▸ Tasks
1: According to the study text, in which patient groups was the clustering coefficient decreased?
2: Copy the study text word for word from "This study is" to "areas and modules.".

▸ Reading text
%%
This study is the largest to date to assess network topology in MCI patients that remain stable, show a slow or fast progression to dementia as well as AD patients. Our findings revealed an abnormal organization in the networks of all patient groups as reflected by an increased path length, reduced transitivity, and increased modularity, compared with controls. The clustering coefficient showed a different pattern, being decreased in lMCIc, eMCIc, and AD but not in sMCI patients. Altogether, these findings suggest that the prodromal and clinical stages of AD are associated with a reduced ability to integrate information across distributed brain regions and an altered communication between neighboring areas and modules.

In the current study, we found a larger path length across all patient groups compared with controls, indicating an abnormal global network organization. Previous evidence suggests that a short path length ensures rapid information transmission across remote brain regions that are thought to be the basis of cognitive functioning (Sporns and Zwi 2004). The path length increases found in our study show that the distance between any 2 regions was greater in the patient's networks, making the communication between them less efficient. This finding is in line with those of previous graph theory studies in AD, which found an increased path length in the structural and functional networks of these patients (He et al. 2008; Lo et al. 2010; Sanz-Arigita et al. 2010; Yao et al. 2010; Shu et al. 2012). In one of these studies using DTI to build individual white matter networks, the path length increases were associated with worse MMSE performance (Shu et al. 2012), suggesting that this measure might indeed be a marker of cognitive dysfunction in AD.
%%
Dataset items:
%%
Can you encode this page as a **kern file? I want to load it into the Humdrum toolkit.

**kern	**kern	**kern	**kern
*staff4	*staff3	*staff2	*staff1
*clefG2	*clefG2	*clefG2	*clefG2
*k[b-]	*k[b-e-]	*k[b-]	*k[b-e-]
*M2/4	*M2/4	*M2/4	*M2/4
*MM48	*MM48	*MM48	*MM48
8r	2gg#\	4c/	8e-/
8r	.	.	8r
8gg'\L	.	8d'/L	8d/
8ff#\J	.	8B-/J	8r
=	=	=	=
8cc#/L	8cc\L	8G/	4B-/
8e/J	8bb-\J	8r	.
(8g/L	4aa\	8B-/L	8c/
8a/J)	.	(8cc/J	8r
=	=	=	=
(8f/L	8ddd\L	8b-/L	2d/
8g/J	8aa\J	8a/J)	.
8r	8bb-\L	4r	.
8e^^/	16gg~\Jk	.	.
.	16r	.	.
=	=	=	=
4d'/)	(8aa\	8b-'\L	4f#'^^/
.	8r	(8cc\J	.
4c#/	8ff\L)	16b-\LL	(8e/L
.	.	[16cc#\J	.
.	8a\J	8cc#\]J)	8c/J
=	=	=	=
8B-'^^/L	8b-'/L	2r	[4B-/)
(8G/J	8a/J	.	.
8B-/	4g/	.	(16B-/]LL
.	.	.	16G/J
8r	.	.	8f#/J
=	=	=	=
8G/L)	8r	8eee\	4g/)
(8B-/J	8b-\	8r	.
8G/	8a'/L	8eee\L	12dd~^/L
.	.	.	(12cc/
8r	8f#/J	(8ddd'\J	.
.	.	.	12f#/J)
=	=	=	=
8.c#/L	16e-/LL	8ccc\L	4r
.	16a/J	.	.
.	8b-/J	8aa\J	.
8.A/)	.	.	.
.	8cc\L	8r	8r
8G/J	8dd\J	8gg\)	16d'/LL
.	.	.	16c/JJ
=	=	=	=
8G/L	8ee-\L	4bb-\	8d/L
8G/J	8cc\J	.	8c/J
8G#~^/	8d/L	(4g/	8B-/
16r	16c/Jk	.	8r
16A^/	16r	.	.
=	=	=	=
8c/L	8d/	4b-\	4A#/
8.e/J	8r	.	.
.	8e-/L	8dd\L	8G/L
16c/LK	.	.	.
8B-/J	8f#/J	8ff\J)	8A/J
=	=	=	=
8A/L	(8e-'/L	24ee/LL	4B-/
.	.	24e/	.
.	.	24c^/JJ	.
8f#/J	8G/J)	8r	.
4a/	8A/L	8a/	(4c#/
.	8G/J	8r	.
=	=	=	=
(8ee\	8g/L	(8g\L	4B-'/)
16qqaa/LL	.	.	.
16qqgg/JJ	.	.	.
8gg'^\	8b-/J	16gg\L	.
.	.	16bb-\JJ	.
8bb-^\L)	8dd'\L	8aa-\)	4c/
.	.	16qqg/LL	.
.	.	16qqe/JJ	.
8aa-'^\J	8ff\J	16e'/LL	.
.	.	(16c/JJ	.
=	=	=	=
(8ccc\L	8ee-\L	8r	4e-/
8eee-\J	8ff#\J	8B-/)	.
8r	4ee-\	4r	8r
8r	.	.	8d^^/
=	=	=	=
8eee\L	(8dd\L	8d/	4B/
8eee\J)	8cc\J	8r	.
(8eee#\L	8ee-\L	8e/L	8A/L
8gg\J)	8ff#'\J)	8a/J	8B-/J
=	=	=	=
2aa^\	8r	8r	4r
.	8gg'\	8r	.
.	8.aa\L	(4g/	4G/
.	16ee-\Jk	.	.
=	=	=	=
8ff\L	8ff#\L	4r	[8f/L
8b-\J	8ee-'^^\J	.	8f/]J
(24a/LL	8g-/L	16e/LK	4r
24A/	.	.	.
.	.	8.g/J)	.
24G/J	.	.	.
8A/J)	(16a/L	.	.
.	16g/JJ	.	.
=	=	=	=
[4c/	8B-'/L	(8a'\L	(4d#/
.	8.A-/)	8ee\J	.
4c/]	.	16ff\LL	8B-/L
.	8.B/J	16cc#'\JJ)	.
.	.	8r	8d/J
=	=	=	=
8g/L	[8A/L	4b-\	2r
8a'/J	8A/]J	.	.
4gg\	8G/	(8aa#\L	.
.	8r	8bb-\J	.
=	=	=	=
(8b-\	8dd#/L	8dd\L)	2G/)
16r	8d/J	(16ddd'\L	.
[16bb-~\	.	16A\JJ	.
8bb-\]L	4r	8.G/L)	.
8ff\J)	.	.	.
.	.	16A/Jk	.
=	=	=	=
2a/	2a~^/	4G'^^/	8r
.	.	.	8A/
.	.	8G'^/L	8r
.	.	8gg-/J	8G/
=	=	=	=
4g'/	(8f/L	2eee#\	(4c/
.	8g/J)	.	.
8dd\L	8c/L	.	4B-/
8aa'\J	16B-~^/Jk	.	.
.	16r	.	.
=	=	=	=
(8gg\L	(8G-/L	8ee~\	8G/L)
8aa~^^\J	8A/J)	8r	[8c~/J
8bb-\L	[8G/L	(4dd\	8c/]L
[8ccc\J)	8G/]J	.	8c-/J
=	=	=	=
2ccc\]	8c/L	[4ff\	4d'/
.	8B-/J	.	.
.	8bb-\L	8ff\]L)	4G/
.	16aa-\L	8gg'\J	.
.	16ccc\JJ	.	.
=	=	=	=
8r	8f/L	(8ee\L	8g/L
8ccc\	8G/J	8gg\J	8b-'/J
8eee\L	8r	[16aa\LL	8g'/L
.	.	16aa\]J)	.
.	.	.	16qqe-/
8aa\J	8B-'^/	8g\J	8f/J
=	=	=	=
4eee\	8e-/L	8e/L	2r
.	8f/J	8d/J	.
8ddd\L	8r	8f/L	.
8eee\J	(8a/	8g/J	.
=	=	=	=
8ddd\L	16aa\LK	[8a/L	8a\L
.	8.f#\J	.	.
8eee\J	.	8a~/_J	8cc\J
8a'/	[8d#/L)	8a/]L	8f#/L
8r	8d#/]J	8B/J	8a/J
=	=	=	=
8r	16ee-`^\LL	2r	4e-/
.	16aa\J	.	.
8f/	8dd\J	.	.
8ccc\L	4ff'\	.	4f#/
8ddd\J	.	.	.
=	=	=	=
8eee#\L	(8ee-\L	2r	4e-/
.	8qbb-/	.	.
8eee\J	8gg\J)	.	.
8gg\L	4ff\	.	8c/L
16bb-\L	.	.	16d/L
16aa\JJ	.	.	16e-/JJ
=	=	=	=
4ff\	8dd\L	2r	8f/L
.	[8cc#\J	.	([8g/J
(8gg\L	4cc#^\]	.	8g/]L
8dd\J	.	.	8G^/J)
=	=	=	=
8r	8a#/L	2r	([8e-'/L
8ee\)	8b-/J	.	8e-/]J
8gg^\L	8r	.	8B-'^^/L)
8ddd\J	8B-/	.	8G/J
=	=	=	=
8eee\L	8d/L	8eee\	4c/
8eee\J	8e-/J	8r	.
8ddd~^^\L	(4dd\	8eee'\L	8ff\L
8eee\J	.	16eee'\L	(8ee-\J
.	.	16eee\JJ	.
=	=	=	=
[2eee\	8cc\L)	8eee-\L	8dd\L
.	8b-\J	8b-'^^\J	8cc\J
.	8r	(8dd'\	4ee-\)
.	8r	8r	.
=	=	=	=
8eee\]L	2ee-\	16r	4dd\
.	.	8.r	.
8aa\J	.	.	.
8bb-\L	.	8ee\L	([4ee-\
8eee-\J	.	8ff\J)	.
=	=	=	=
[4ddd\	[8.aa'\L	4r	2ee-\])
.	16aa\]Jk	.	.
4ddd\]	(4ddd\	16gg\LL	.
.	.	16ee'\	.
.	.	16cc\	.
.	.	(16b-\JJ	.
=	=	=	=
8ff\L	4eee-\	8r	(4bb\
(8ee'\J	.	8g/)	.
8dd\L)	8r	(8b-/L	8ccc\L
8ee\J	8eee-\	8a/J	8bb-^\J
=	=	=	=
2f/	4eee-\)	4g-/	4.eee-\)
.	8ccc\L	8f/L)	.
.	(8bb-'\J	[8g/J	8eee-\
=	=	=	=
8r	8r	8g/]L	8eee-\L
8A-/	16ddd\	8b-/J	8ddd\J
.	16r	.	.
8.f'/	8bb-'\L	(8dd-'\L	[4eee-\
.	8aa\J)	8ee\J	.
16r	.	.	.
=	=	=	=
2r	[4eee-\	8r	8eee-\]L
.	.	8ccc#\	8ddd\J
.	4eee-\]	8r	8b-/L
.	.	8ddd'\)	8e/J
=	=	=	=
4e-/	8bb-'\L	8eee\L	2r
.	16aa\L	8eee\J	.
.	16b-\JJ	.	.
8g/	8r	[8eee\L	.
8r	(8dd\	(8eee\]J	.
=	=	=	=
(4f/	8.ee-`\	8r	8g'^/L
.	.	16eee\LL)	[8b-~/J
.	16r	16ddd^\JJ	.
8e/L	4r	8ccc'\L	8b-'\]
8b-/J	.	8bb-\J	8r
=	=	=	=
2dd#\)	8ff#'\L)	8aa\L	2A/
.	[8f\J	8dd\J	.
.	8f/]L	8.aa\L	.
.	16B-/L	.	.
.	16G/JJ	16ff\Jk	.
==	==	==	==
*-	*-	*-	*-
%%
▸ Results for the exercise
1: The clustering coefficient was decreased in lMCIc, eMCIc, and AD patients, but not in sMCI patients.

2:
This study is the largest to date to assess network topology in MCI patients that remain stable, show a slow or fast progression to dementia as well as AD patients. Our findings revealed an abnormal organization in the networks of all patient groups as reflected by an increased path length, reduced transitivity, and increased modularity, compared with controls. The clustering coefficient showed a different pattern, being decreased in lMCIc, eMCIc, and AD but not in sMCI patients. Altogether, these findings suggest that the prodromal and clinical stages of AD are associated with a reduced ability to integrate information across distributed brain regions and an altered communication between neighboring areas and modules.